Zoukh was appointed wali of Sétif Province in 2010, and remained in that position until October 24, 2013, when he was appointed the wali of Algiers Province by President Abdelaziz Bouteflika. As wali of Algiers, Zoukh was accused of corruption by various Algerian authorities. Zoukh was dismissed from his post as wali of Algiers on April 22, 2019, two months into the Hirak protest movement against the Bouteflika government. His dismissal was announced just five hours after the collapse of a building in the lower Casbah that killed five people.

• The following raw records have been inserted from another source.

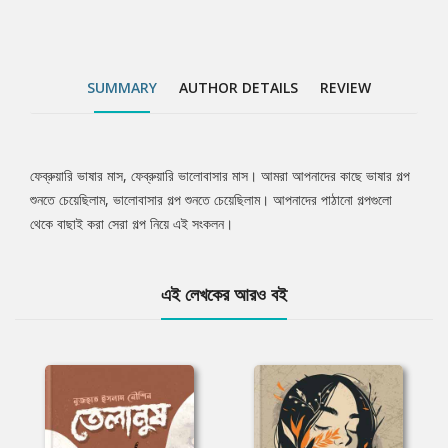
SUMMARY
AUTHOR DETAILS
REVIEW
ফেব্রুয়ারি ভাষার মাস, ফেব্রুয়ারি ভালোবাসার মাস। আমরা আপনাদের কাছে ভাষার গল্প
Tab
শুনতে চেয়েছিলাম, ভালোবাসার গল্প শুনতে চেয়েছিলাম। আপনাদের পাঠানো গল্পগুলো
থেকে বাছাই করা সেরা গল্প নিয়ে এই সংকলন।
Article
এই লেখকের আরও বই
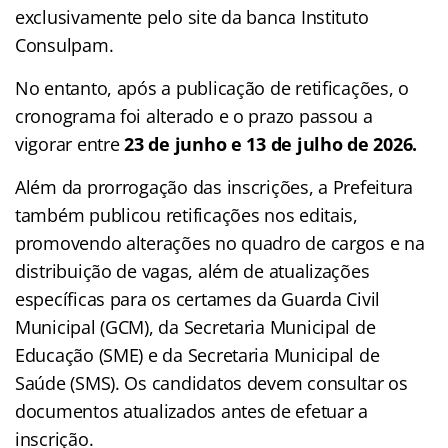
exclusivamente pelo site da banca Instituto
Consulpam.
No entanto, após a publicação de retificações, o
cronograma foi alterado e o prazo passou a
vigorar entre
23 de junho e 13 de julho de 2026.
Além da prorrogação das inscrições, a Prefeitura
também publicou retificações nos editais,
promovendo alterações no quadro de cargos e na
distribuição de vagas, além de atualizações
específicas para os certames da Guarda Civil
Municipal (GCM), da Secretaria Municipal de
Educação (SME) e da Secretaria Municipal de
Saúde (SMS). Os candidatos devem consultar os
documentos atualizados antes de efetuar a
inscrição.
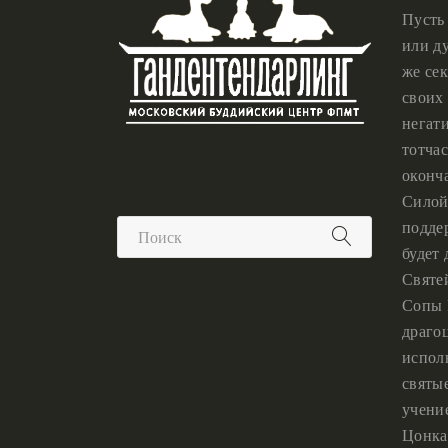
Пусть
или ду
же сек
своих 
негат
тотчас
оконч
Силой
подде
будет
Святе
Сопы 
драго
испол
святы
учени
Цонка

Zoukh was referred to the Algerian supreme court for corruption in the aftermath of Hirak on May 26, 2019. On June 6, he was officially retired via a presidential decree, and his position as wali was replaced by Abdelhalek Sayouda. On June 17, he was placed under judicial supervision due to several corruption cases made against him. On December 5, 2020, Zoukh was sentenced to five years in prison due to granting privileges to the family of prominent Algerian general Abdelghani Hamel, and another four years in prison for a similar case involving Mahieddine Tahkout's family. Zoukh was sentenced to another four years in prison on December 29, 2020, due to his abuse of office in favor of Ali Haddad.

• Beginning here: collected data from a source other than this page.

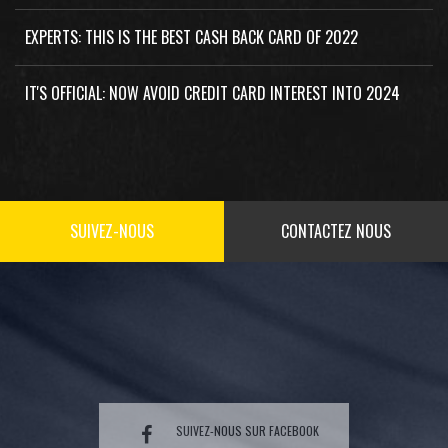
EXPERTS: THIS IS THE BEST CASH BACK CARD OF 2022
IT'S OFFICIAL: NOW AVOID CREDIT CARD INTEREST INTO 2024
SUIVEZ-NOUS
CONTACTEZ NOUS
SUIVEZ-NOUS SUR FACEBOOK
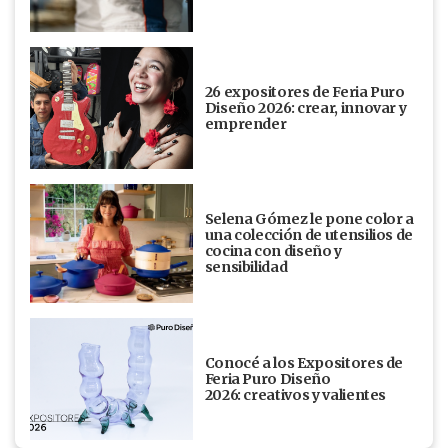
26 expositores de Feria Puro
Diseño 2026: crear, innovar y
emprender
Selena Gómez le pone color a
una colección de utensilios de
cocina con diseño y
sensibilidad
Conocé a los Expositores de
Feria Puro Diseño
2026: creativos y valientes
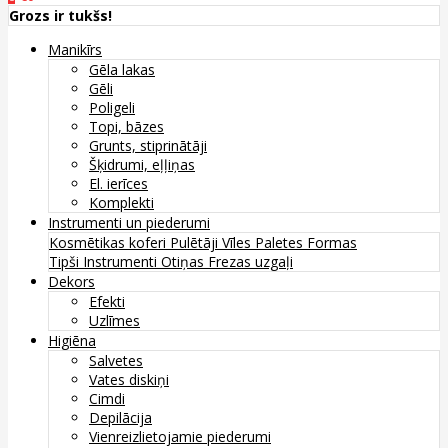
Grozs ir tukšs!
Manikīrs
Gēla lakas
Gēli
Poligeli
Topi, bāzes
Grunts, stiprinātāji
Šķidrumi, eļļiņas
El. ierīces
Komplekti
Instrumenti un piederumi
Kosmētikas koferi
Pulētāji
Vīles
Paletes
Formas
Tipši
Instrumenti
Otiņas
Frezas uzgaļi
Dekors
Efekti
Uzlīmes
Higiēna
Salvetes
Vates diskiņi
Cimdi
Depilācija
Vienreizlietojamie piederumi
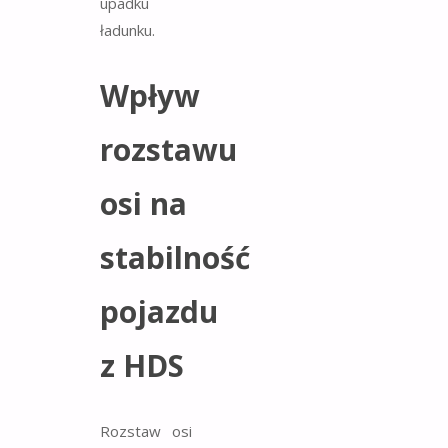
upadku
ładunku.
Wpływ
rozstawu
osi na
stabilność
pojazdu
z HDS
Rozstaw osi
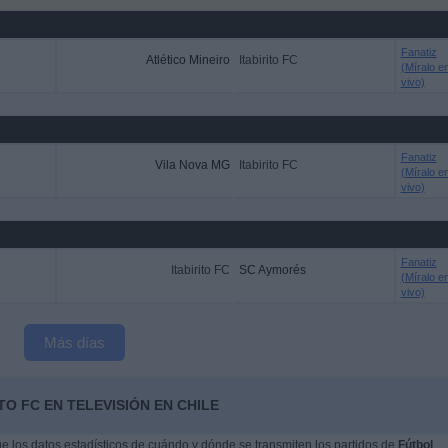
Fanatiz
Atlético Mineiro
Itabirito FC
(Míralo e
vivo)
Fanatiz
Vila Nova MG
Itabirito FC
(Míralo e
vivo)
Fanatiz
Itabirito FC
SC Aymorés
(Míralo e
vivo)
Más días
TO FC EN TELEVISIÓN EN CHILE
 los datos estadísticos de cuándo y dónde se transmiten los partidos de
Fútbol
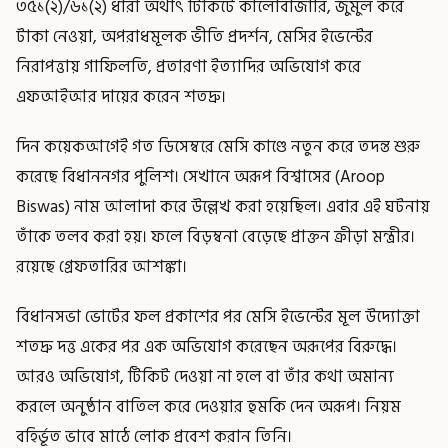
৩৫১(২)/৬১(২) ধারা অর্থাৎ টিকিটে কালোবাজারি, জুমুল করে
টাকা নেওয়া, অপরাধমূলক ভীতি প্রদর্শন, মেসির ইভেন্টের
নিরাপত্তায় গাফিলতি, প্রতারণা ইত্যাদির অভিযোগ করে
এফআইআর দায়ের করেন শতদ্রু।
দিন কয়েকআগেই গত ডিসেম্বরে মেসি কাণ্ডে নতুন করে তদন্ত শুরু
করেছে বিধাননগর পুলিশ। সেখানে অরূপ বিশ্বাসের (Aroop
Biswas) নাম আলাদা করে উল্লেখ করা হয়েছিল। এবার এই ঘটনায়
তাঁকে তলব করা হয়। ফলে বিড়ম্বনা বেড়েছে প্রাক্তন ক্রীড়া মন্ত্রীর।
রয়েছে গ্রেফতারির আশঙ্কা।
বিধানসভা ভোটের ফল প্রকাশের পর মেসি ইভেন্টের মূল উদ্যোক্তা
শতদ্রু দত্ত একের পর এক অভিযোগ করেছেন অরূপের বিরুদ্ধে।
আরও অভিযোগ, টিকিট দেওয়া না হলে বা তাঁর কথা অমান্য
করলে অনুষ্ঠান বাতিল করে দেওয়ার হুমকি দেন অরূপ। নিয়ম
বহির্ভূত ভাবে মাঠে লোক প্রবেশ করান তিনি।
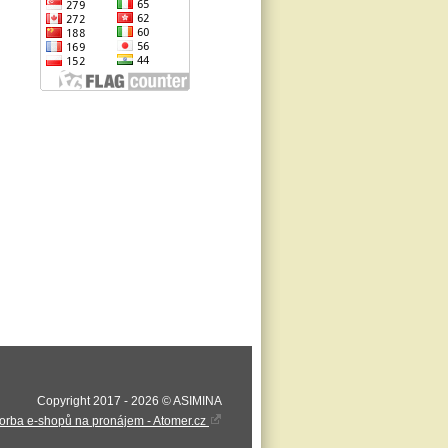
Copyright 2017 - 2026 © ASIMINA
orba e-shopů na pronájem - Atomer.cz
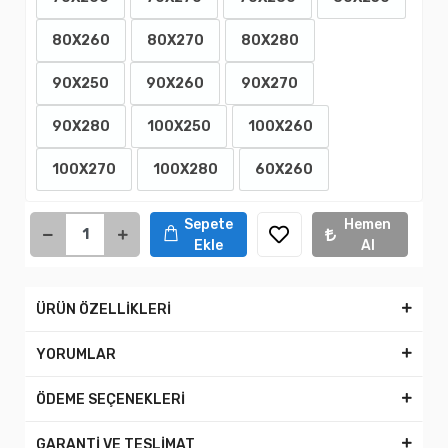
80X260
80X270
80X280
90X250
90X260
90X270
90X280
100X250
100X260
100X270
100X280
60X260
Sepete
Hemen
Ekle
Al
ÜRÜN ÖZELLİKLERİ
YORUMLAR
ÖDEME SEÇENEKLERİ
GARANTİ VE TESLİMAT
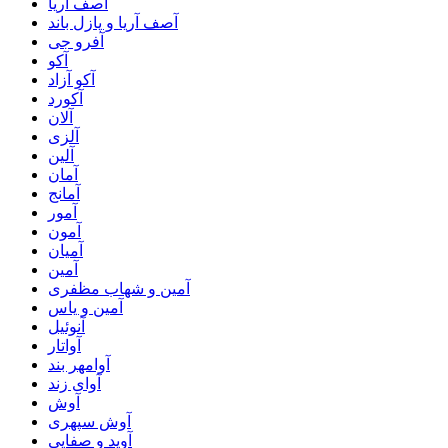
آصف آریا
آصف آریا و پازل باند
آفرو جی
آکو
آکو آزاد
آکورد
آلان
آلزی
آلین
آمان
آمانج
آمور
آمون
آمیان
آمین
آمین و شهاب مظفری
آمین و یاس
آنوئیل
آواتار
آوامهر بند
آوای زند
آوش
آوش سپهری
آوید و صفایی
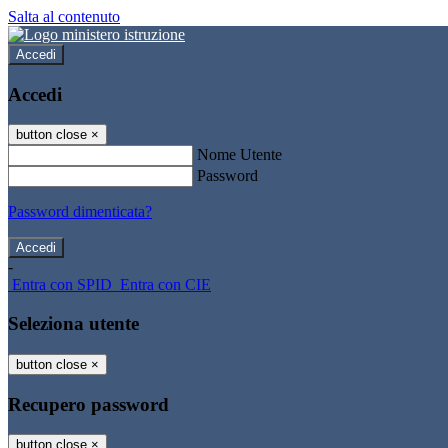
Salta al contenuto
Accedi
Accedi
button close
×
Nome Utente
Password
Password dimenticata?
-
Entra con SPID
Entra con CIE
Seleziona utente
button close
×
Recupero password
button close
×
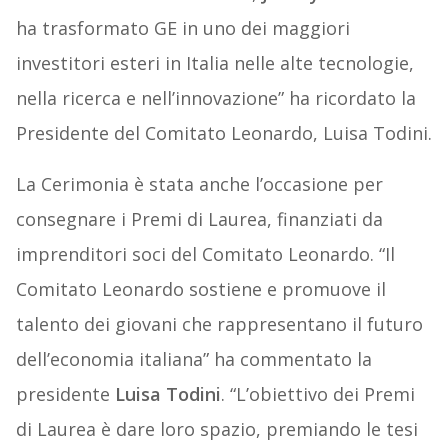
ha trasformato GE in uno dei maggiori
investitori esteri in Italia nelle alte tecnologie,
nella ricerca e nell’innovazione” ha ricordato la
Presidente del Comitato Leonardo, Luisa Todini.
La Cerimonia è stata anche l’occasione per
consegnare i Premi di Laurea, finanziati da
imprenditori soci del Comitato Leonardo. “Il
Comitato Leonardo sostiene e promuove il
talento dei giovani che rappresentano il futuro
dell’economia italiana” ha commentato la
presidente
Luisa Todini
. “L’obiettivo dei Premi
di Laurea è dare loro spazio, premiando le tesi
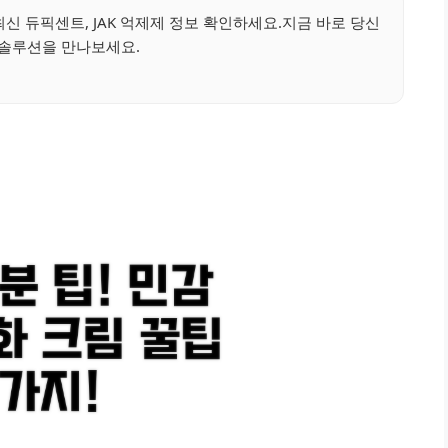
최신 듀픽센트, JAK 억제제 정보 확인하세요.지금 바로 당신
 솔루션을 만나보세요.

In a new trial in December 2021, Zoukh's prison sentence in the case regarding Hamel was reduced to one year, the case involving Haddad was reduced to three years, and the case involving Tahkout was reduced to three years. On May 5, 2022, Zoukh was sentenced to two more years in prison for a corruption case involving Zoukh granting privileges to the company Ennahar. On January 26, 2023, Zoukh was sentenced to three more years in prison and forced to pay a fine of 200,000 Algerian dinars over abusing his office to aid the son of General Belksir.